Perhaps, the acceptance also had something to do with a pair of spectacles he bought for Rs 100. "Since I was brought up in a slum and had strong muscles, my personality lacked finesse. To polish my appearance and look mild-mannered rather than rowdy, I started wearing glasses," says Nanjundi, removing his zero-power spectacles.  

The subterfuge worked. After months of struggle, he began earning handsomely. He soon bought five autorickshaws and a cargo van. He moved his family to a leased house nearby. "It was like a palace, with a separate kitchen, hall and toilet, and power supply. I was 18 when I started using electricity at home for the first time," he says. 

The Jackie Chan Magic

He opened a small jewellery shop, and later handed it over to a younger brother. As the years rolled by and finances improved, Nanjundi took a fancy to action star Jackie Chan's movies. He began sourcing them from Chennai and distributing them to exhibitors in Bangalore, making handsome gains in the process. This led to him financing movies and he became a leading financier for the Kannada movie industry. He then produced three Kannada movies.

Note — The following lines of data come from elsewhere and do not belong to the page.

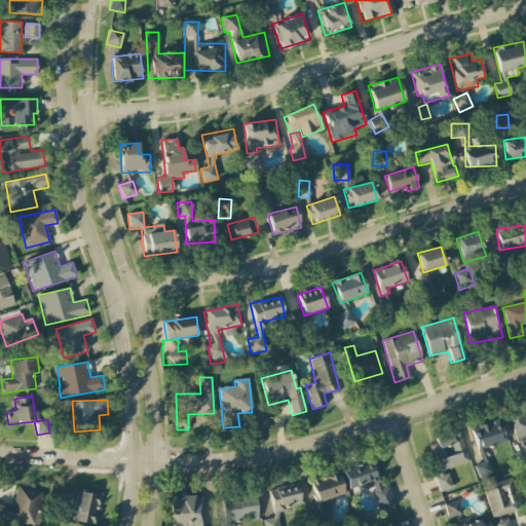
[(525,440),(525,409),(525,411),(525,414),(511,418),(517,443),(525,440)]
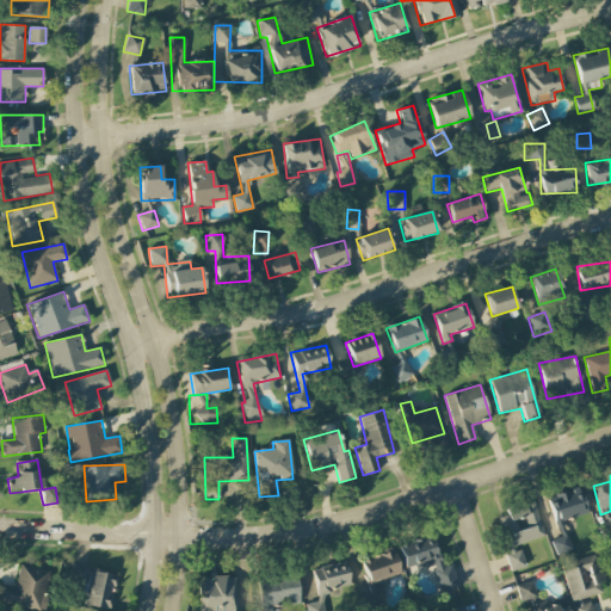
[(556,525),(588,512),(578,486),(547,499),(556,525)]
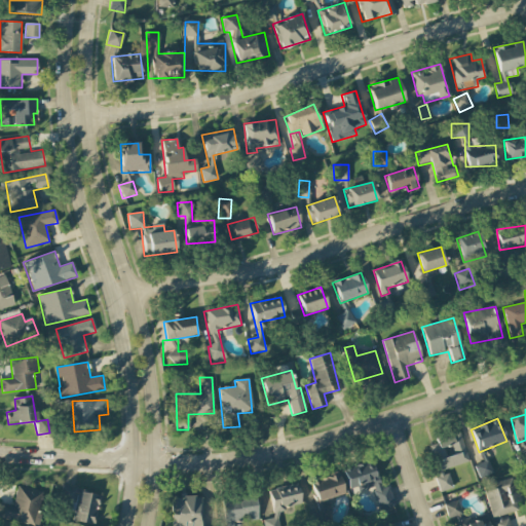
[(468,461),(458,433),(428,443),(439,472),(468,461)]
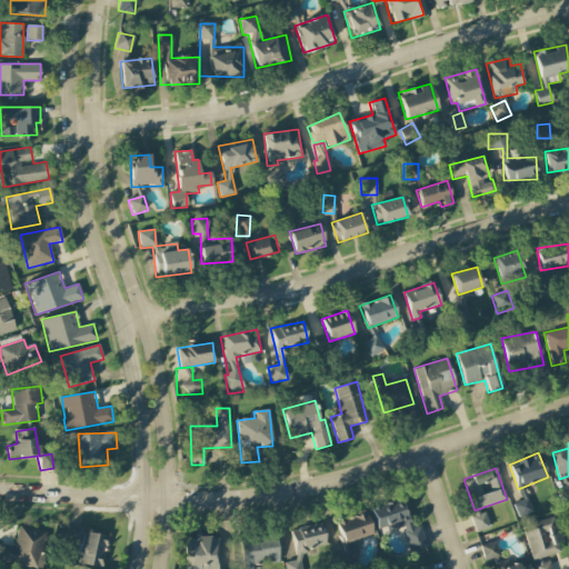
[(519,518),(533,511),(527,498),(512,505),(519,518)]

As his reputation spread, leading Kannada movie producers started lining up at his home to meet him. On one such occasion, a big name in the industry taunted him, saying people like him were fit only to finance movies: they didn't understand acting. Here was a challenge and Nanjundi took it on. "I said: 'I have no reputation to lose. I come from a slum, not from the family of any big actor'. Today, I deliver the most lengthy and difficult dialogues in a single shot which, I am sure, not many professional actors can." 

Proud of his success, the goldsmith community declared him its leader, and anointed him as President of Akhila Karnataka Vishwakarma Mahasabha. "As much as developing his own business, he has done remarkable work for the welfare of his community," says Oscar Fernandes, Union Minister for Road Transport and Highways, who has known Nanjundi for 10 years. Nanjundi was sailing through life blissfully until a road mishap hit him 10 years ago. Travelling with three Mahasabha members in Karnataka's Davanagere district, Nanjundi's car collided with a lorry. The driver survived, but three co-passengers died. A private chopper airlifted Najundi to a corporate hospital in Bangalore, the first such incident in Karnataka, recalls Ravi Hegde, Editor of Kannada daily Udayavani.

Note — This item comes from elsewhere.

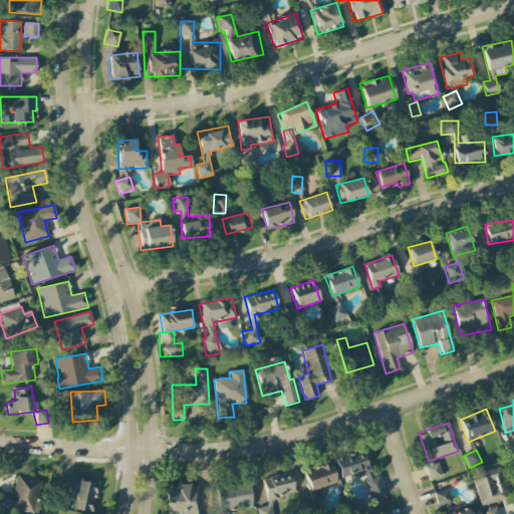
[(386,493),(379,475),(372,477),(363,451),(335,460),(341,478),(352,474),(354,479),(363,476),(370,498),(386,493)]
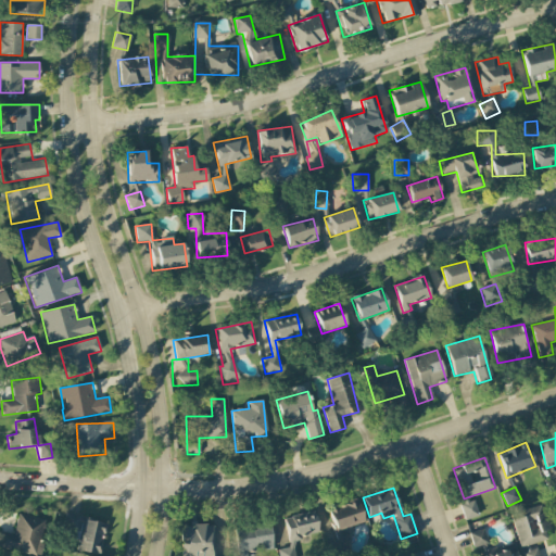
[(478,516),(474,501),(459,505),(464,520),(478,516)]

"I was in the ICU for a week with my body barely covered with a sheet. At that time, no one from the movie industry came to see me, and those who had borrowed money from me were happy to hear rumours that I was dying. I stopped my lending business after that." Eight years ago, Nanjundi entered the jewellery trade. His ad campaign in newspapers and TV channels claims to sell jewellery with the lowest wastage, and has boosted his business. 

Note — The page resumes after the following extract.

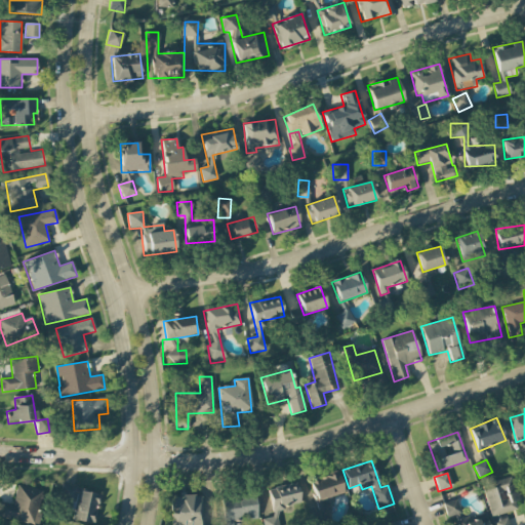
[(344,496),(340,475),(312,479),(315,500),(344,496)]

People who have watched his rise explain his success - his movie funding and distribution business gave him robust returns. He collected fat 'royalties' for the movies he funded. Nanjundi entered gold trade in a boom period of gold consumption, and one was yet to hear the word slowdown. "Corporation Bank supported me in my ventures, and the funds for my future ventures will come from a clutch of banks," he says. "I have been raided twice by income tax officials, but they found no major lapse in my business."